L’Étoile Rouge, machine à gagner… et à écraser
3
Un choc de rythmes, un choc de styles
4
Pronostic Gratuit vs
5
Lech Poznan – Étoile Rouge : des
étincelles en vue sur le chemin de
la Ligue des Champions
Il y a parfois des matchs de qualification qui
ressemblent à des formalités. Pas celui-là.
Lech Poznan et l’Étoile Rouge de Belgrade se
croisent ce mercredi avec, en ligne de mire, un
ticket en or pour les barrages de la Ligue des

-=-=-

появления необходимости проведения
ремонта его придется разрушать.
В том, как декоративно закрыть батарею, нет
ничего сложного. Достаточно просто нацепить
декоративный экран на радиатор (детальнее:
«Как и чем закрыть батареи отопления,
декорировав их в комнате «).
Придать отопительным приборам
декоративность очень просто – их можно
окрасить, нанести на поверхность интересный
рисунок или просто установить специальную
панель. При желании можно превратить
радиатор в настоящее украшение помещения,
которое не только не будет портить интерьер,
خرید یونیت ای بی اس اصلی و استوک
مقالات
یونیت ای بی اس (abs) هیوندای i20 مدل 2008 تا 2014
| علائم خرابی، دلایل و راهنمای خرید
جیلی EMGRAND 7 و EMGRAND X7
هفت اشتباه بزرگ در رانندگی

-=-=-

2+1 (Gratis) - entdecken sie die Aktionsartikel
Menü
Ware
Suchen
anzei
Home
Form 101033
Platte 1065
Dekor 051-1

-=-=-

**PROBLEM TO SOLVE:**
After locating the line with "Un choc de rythmes, un choc de styles" in the material above, return it and each line after it exactly, ending at the line with "ticket en or".

**FINAL ANSWER:**
Un choc de rythmes, un choc de styles
4
Pronostic Gratuit vs
5
Lech Poznan – Étoile Rouge : des
étincelles en vue sur le chemin de
la Ligue des Champions
Il y a parfois des matchs de qualification qui
ressemblent à des formalités. Pas celui-là.
Lech Poznan et l’Étoile Rouge de Belgrade se
croisent ce mercredi avec, en ligne de mire, un
ticket en or pour les barrages de la Ligue des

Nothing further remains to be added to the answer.